Il est incontestable que, depuis l’existence des lois qui, presque partout, protégent la propriété industrielle des étrangers autant que celle des nationaux, le génie humain, appliqué aux choses matérielles, travaille avec toutes ses forces réunies en faisceau, pour ainsi dire, et il est évident, par conséquent, que ces forces ainsi coalisées doivent être plus puissantes, plus fécondes en résultats que ne pouvaient l’être les forces isolées des individus et des peuples, lorsque chacun, peuples et individus, était contraint, pour sauvegarder ses droits d’inventeur et de perfectionneur, d’envelopper ses procédés et ses moyens de travail dans les ombres du mystère.

L’équité nous indique une autre réserve à faire en faveur de nos aînés, réserve essentielle, que nous avons à peine fait entrevoir un peu plus haut.
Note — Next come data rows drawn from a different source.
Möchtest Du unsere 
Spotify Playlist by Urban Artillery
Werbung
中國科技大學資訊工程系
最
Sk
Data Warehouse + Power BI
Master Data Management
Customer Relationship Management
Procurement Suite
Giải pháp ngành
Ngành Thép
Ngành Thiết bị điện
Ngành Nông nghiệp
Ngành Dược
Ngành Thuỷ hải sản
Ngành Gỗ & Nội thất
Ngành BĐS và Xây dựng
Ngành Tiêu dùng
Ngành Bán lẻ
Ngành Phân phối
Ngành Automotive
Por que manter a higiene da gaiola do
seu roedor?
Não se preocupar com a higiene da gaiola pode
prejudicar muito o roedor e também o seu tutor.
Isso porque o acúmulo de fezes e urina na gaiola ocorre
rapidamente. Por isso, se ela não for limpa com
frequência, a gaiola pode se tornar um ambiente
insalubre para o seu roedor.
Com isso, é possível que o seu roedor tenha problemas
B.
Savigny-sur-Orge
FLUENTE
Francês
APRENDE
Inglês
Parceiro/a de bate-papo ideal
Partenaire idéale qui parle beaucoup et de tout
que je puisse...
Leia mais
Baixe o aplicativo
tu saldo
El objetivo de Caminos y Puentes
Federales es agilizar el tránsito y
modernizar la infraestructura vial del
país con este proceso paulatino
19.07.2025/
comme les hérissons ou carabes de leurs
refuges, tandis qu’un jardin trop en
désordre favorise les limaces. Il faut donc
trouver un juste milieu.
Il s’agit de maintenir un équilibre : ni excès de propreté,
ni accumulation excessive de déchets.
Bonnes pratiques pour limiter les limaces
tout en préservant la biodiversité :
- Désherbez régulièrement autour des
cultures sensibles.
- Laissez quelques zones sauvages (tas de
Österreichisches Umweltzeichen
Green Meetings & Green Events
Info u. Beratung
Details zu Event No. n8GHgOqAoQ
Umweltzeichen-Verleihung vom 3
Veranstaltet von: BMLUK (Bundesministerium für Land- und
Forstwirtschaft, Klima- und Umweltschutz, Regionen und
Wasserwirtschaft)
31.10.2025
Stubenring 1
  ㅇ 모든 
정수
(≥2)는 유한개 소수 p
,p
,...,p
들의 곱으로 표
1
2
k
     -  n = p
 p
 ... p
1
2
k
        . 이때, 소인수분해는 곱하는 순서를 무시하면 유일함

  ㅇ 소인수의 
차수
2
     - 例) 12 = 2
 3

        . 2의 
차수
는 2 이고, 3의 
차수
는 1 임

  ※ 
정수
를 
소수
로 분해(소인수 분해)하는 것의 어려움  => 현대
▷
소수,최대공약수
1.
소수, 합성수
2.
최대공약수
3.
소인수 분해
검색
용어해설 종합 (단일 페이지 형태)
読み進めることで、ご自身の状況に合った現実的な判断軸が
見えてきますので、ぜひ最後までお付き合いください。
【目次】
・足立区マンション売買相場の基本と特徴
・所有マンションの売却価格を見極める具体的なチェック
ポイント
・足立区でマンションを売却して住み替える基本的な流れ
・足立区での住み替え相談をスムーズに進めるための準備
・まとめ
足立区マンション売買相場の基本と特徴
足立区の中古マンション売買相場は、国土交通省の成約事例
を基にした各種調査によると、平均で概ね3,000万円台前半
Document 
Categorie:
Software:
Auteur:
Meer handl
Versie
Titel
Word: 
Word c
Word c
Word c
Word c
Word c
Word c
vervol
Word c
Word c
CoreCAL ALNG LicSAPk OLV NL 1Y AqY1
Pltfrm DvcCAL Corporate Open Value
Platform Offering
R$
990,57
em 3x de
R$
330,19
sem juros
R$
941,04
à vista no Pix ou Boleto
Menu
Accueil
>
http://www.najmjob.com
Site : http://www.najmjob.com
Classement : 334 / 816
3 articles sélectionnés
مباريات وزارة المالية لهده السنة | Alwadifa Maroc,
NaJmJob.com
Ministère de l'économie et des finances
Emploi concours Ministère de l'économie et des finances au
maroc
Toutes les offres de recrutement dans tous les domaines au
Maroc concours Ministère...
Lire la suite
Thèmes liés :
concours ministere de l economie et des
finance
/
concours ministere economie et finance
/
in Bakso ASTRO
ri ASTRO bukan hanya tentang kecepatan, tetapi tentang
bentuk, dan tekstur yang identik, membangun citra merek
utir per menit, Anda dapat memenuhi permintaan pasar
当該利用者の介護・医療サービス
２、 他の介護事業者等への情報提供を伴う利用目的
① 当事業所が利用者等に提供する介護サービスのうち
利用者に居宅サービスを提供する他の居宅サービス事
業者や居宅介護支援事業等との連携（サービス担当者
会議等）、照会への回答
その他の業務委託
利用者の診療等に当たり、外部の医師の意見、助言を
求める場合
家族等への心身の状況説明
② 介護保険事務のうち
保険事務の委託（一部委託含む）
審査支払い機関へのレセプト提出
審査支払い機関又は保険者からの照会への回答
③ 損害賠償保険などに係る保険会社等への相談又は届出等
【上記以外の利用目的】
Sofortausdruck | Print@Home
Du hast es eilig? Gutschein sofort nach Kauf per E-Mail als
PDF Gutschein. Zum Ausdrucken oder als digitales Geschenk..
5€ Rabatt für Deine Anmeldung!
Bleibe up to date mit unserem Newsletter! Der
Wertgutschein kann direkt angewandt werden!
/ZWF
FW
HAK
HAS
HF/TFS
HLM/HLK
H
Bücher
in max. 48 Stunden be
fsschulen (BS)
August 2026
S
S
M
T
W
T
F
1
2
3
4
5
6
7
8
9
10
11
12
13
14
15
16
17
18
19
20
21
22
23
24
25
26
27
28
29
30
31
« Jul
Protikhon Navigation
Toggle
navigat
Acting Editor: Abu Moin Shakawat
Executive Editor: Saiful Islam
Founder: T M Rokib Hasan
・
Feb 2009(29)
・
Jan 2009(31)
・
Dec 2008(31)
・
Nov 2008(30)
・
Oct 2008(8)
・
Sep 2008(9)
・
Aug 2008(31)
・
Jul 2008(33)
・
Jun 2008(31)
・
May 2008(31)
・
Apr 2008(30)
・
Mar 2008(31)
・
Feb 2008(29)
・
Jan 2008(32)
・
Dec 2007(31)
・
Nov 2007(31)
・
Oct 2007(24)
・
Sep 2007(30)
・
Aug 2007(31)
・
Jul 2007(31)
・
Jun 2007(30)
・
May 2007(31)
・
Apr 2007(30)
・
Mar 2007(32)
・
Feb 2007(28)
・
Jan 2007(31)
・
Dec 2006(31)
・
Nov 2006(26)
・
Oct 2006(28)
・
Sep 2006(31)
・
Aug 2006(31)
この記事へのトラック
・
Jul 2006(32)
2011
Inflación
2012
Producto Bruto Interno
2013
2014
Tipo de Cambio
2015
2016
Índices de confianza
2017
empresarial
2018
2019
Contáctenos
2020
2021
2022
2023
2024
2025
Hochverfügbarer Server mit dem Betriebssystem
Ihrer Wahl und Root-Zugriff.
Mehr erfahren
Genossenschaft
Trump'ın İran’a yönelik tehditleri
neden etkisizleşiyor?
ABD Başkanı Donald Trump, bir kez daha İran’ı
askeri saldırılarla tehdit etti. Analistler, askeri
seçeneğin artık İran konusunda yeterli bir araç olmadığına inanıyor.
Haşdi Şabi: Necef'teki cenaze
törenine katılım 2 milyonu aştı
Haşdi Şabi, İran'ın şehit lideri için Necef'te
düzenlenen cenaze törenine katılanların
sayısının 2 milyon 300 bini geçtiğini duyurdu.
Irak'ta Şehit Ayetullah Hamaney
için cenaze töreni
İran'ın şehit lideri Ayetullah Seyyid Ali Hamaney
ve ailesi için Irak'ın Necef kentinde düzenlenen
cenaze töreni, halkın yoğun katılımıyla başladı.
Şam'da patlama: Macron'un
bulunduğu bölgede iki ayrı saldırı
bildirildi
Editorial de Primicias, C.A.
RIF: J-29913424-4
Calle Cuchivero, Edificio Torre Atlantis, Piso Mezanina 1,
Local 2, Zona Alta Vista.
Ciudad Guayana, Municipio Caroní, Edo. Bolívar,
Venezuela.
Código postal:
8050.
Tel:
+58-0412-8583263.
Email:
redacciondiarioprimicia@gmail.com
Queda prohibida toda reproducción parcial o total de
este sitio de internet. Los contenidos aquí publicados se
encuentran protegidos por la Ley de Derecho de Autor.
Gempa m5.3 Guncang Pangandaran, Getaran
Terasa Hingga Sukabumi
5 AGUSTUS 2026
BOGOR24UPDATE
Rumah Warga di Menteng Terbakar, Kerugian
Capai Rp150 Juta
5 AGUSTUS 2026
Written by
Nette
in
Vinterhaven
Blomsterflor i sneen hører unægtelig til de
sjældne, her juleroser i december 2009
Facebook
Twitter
Avant notre âge, les travaux industriels furent assurément bien plus encouragés, bien plus honorés, qu’on ne le suppose généralement; cependant il est vrai de dire que, pendant tous les siècles antérieurs et même pendant les premières années de ce siècle, l’industrie n’était pas regardée comme la bienfaitrice par excellence de l’humanité et comme la manifestation la plus glorieuse du génie des peuples. Les hautes sciences, la grande littérature, la poésie, les beaux-arts, tenaient alors dans l’estime des nations la place que leur avaient accordée sans difficulté toutes les civilisations antiques.

Il résultait de cette prééminence obtenue par les hautes sciences, par la haute littérature, par la poésie, par les beaux-arts, que généralement tout homme qui aspirait à se faire une place d’honneur dans la société, et qui se sentait animé d’une force intellectuelle capable de répondre à ses aspirations, appliquait ses facultés aux choses qui devaient le faire arriver à la gloire, bien plus qu’à celles qui ne conduisent ordinairement qu’à la fortune; aux choses qui ont fait les grands siècles bien plus qu’à celles qui ont produit les grandes décadences.

Que celui qui douterait que les grandes décadences des civilisations soient sorties de l’étouffement des travaux spiritualistes par les arts industriels encouragés d’une manière exclusive, veuille bien se souvenir que la vieille Asie tomba des splendides sommets d’où elle dominait le monde antique, aussitôt que les arts industriels furent devenus sa principale passion; que la vieille Grèce ne commença à fléchir sous le poids de son grand nom et ne le laissa tomber sous les pieds des conquérants qu’après qu’elle eut transporté aux industries asiatiques les encouragements qu’elle réservait auparavant pour ses sages, ses savants, ses poëtes et ses guerriers; que le colosse romain ne commença à vaciller sur ses bases qu’après que les Asiatiques et les Grecs furent parvenus à rendre les descendants des Cincinnatus et des Scipion amoureux de leurs arts et rivaux de leur habileté.

Les forces intellectuelles de notre société étant attirées vers les arts industriels ainsi qu’elles le sont, ces arts ont une marche magnifique; cette marche est plus rapide, plus vigoureuse qu’on ne la vit jamais; mais encore une fois, jamais on ne vit un siècle faire, pour favoriser leurs progrès, des sacrifices pareils à ceux que nous faisons. Ces sacrifices sont tels, que le passé ne présentant rien de pareil, nous ne savons véritablement si nous devons admirer nos succès industriels ou les trouver tout simplement naturels.

Autre réserve: Est-ce que nous ne regardons pas un peu trop comme entièrement nôtres des quantités de choses qui ne nous appartiennent pas entièrement? Est-ce qu’il n’est pas, tant dans l’ordre scientifique que dans l’ordre matériel, certains principes vus ou entrevus par le passé et que nous avons seulement développés et appliqués; certaines créations matérielles indiquées ou ébauchées par le passé et que nous n’avons eu qu’à réaliser plus hardiment, qu’à perfectionner?